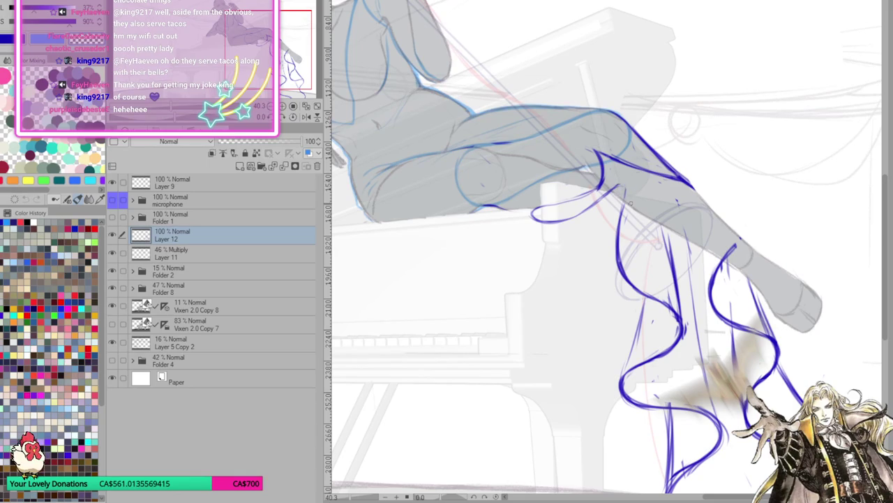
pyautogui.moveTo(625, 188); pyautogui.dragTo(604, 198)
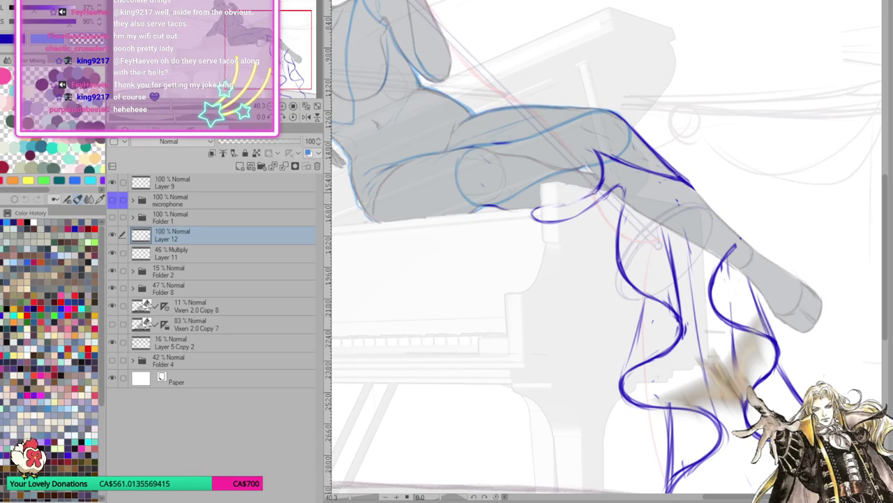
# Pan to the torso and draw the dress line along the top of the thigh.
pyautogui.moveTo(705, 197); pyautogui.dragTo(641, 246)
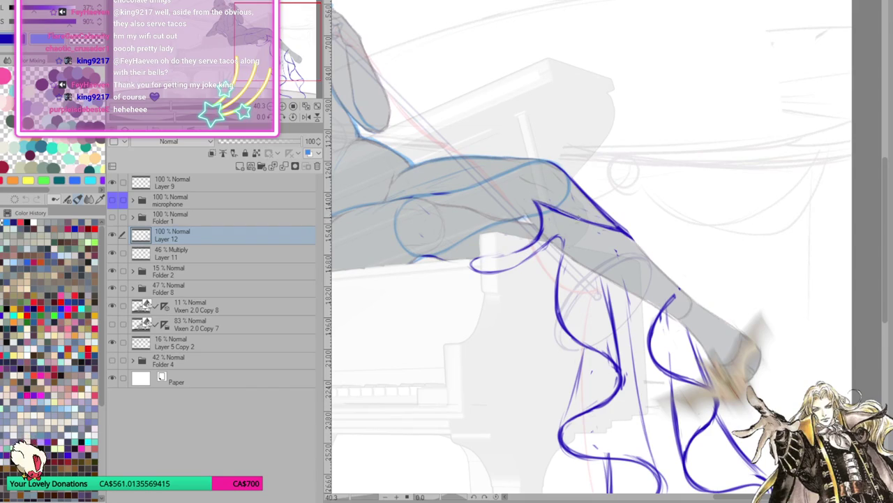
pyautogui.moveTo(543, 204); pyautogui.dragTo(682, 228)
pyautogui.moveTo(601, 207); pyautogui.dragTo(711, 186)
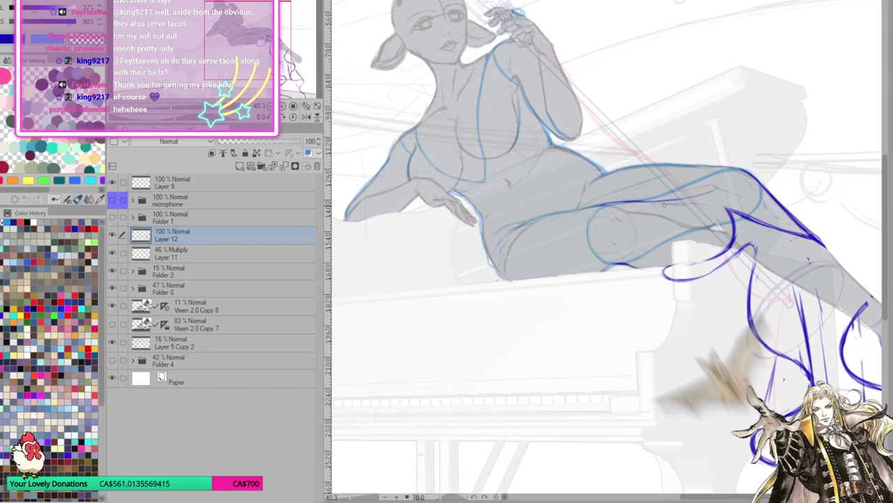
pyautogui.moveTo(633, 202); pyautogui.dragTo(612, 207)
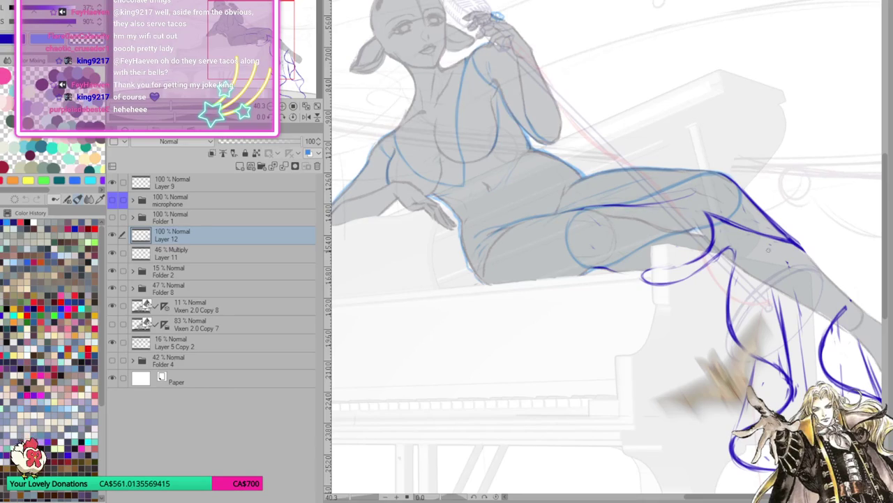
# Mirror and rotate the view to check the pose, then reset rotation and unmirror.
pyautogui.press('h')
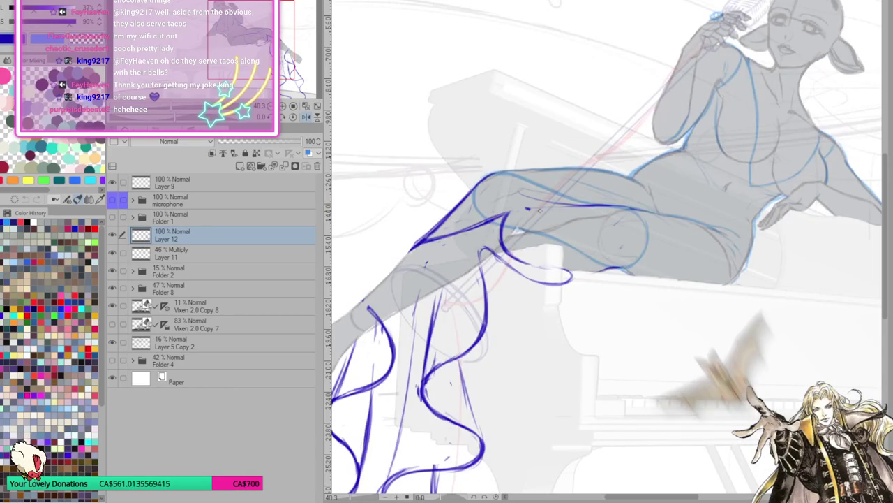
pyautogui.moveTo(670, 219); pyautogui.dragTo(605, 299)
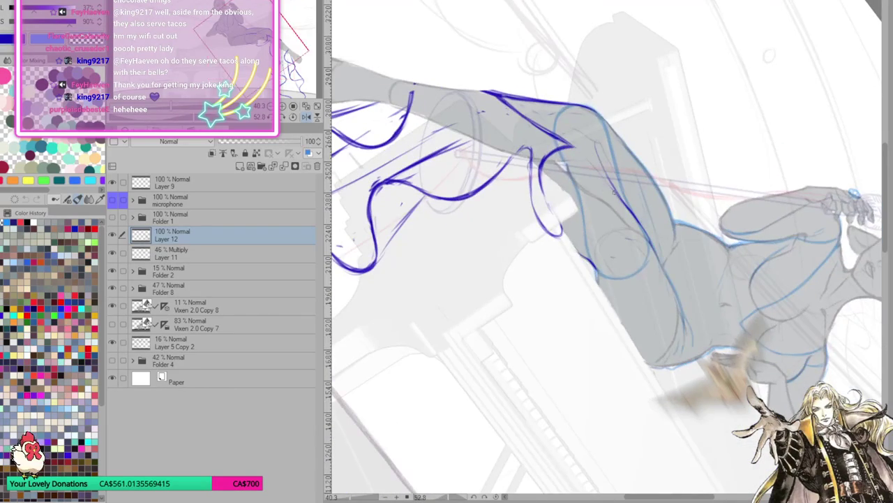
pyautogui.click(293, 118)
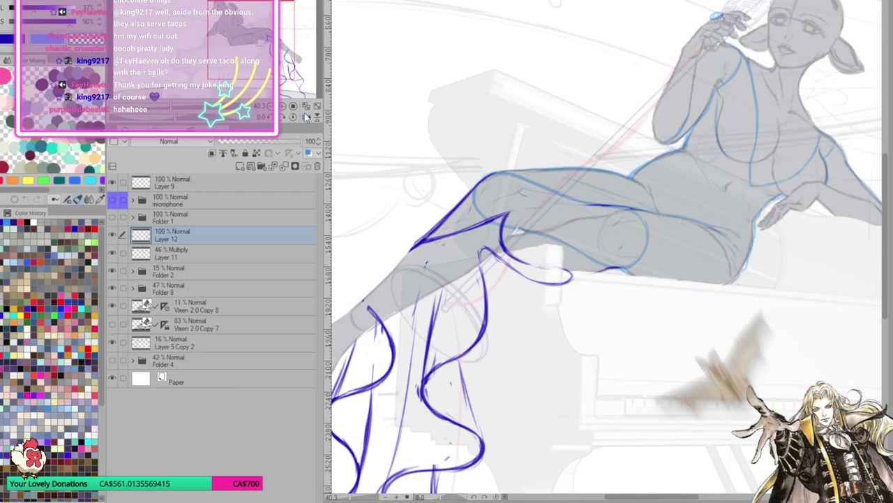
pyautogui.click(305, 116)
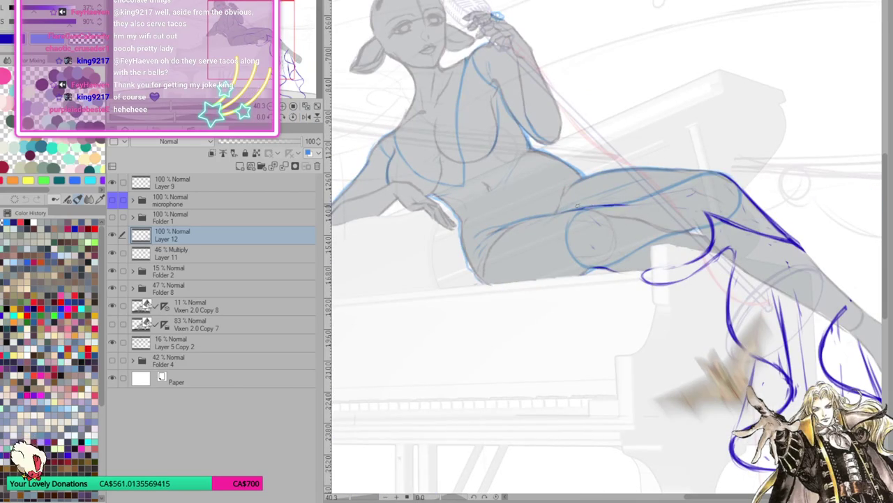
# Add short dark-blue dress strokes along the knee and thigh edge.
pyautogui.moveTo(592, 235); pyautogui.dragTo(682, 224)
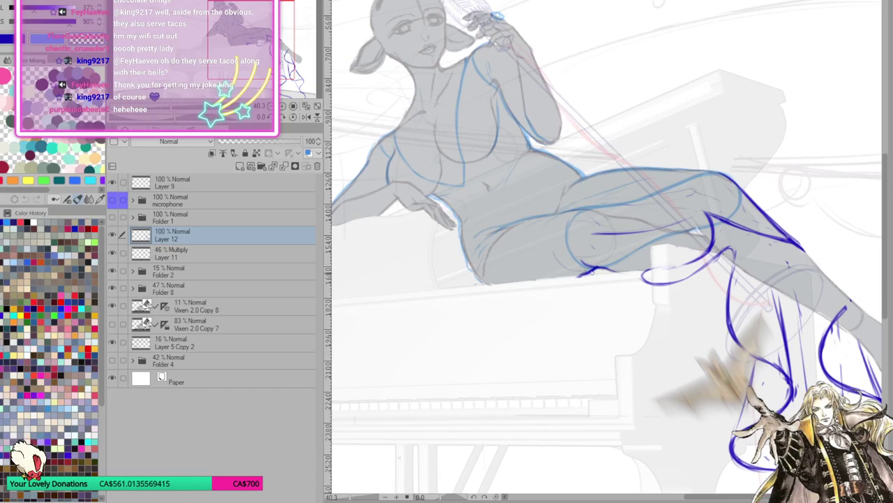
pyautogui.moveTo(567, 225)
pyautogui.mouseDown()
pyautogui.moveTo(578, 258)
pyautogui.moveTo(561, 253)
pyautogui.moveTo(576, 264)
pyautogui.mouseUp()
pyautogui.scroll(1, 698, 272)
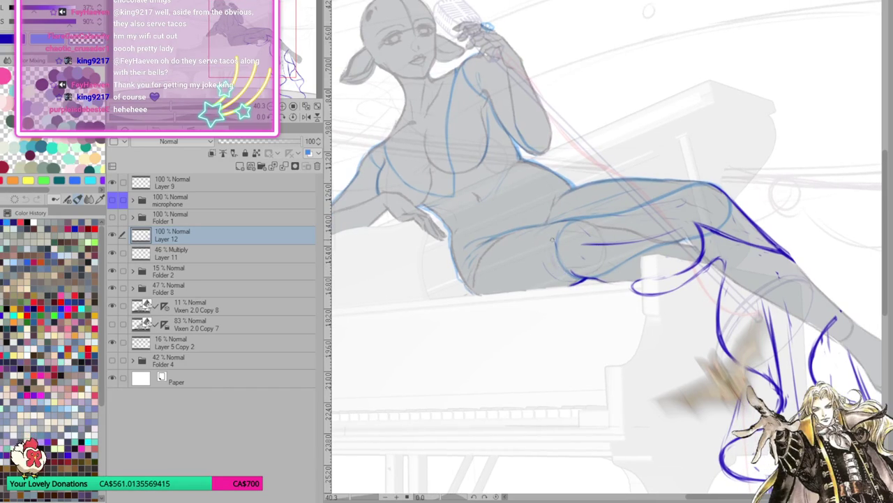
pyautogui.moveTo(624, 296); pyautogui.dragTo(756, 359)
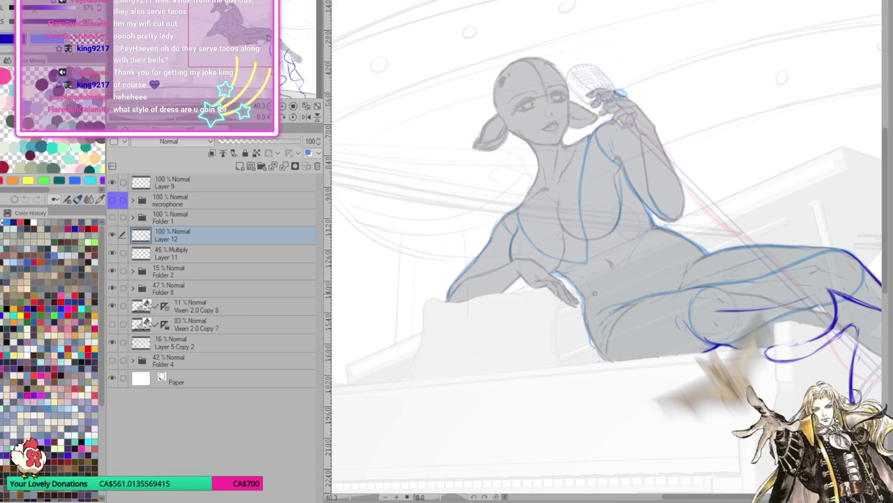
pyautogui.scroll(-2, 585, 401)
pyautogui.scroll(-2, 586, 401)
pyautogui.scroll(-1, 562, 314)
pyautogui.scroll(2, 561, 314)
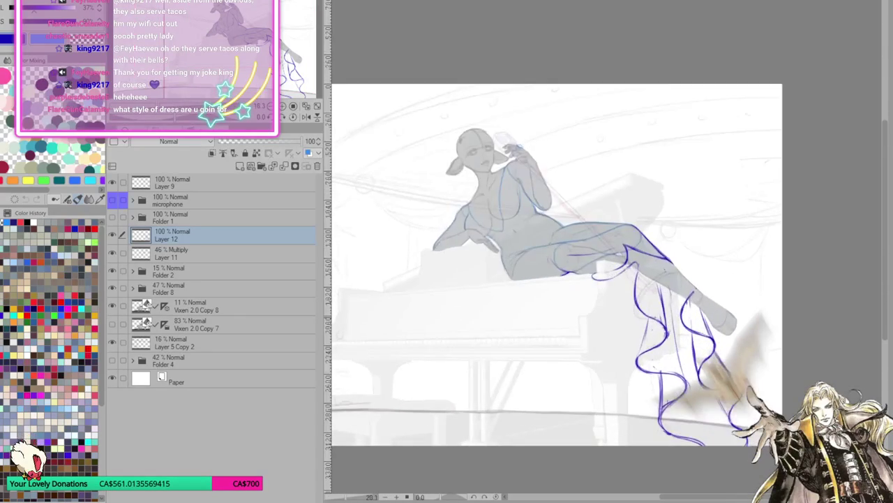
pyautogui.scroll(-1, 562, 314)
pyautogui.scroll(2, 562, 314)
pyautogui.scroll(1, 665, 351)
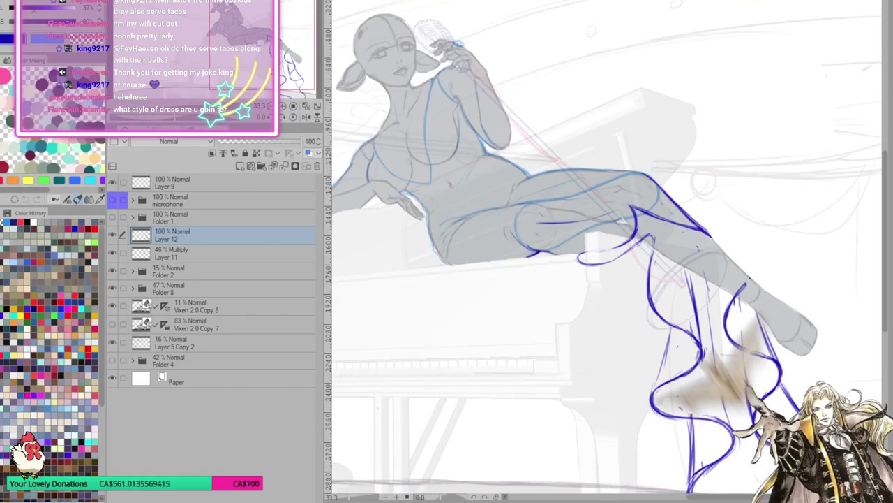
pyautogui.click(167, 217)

·····

What you should do | What you return must match, character for character, the lines above from the one with "# Pan to the" through the one with "pyautogui.moveTo(633, 202); pyautogui.dragTo(612, 207)", minus any pictures.

Result of this task |
# Pan to the torso and draw the dress line along the top of the thigh.
pyautogui.moveTo(705, 197); pyautogui.dragTo(641, 246)
pyautogui.moveTo(543, 204); pyautogui.dragTo(682, 228)
pyautogui.moveTo(601, 207); pyautogui.dragTo(711, 186)
pyautogui.moveTo(633, 202); pyautogui.dragTo(612, 207)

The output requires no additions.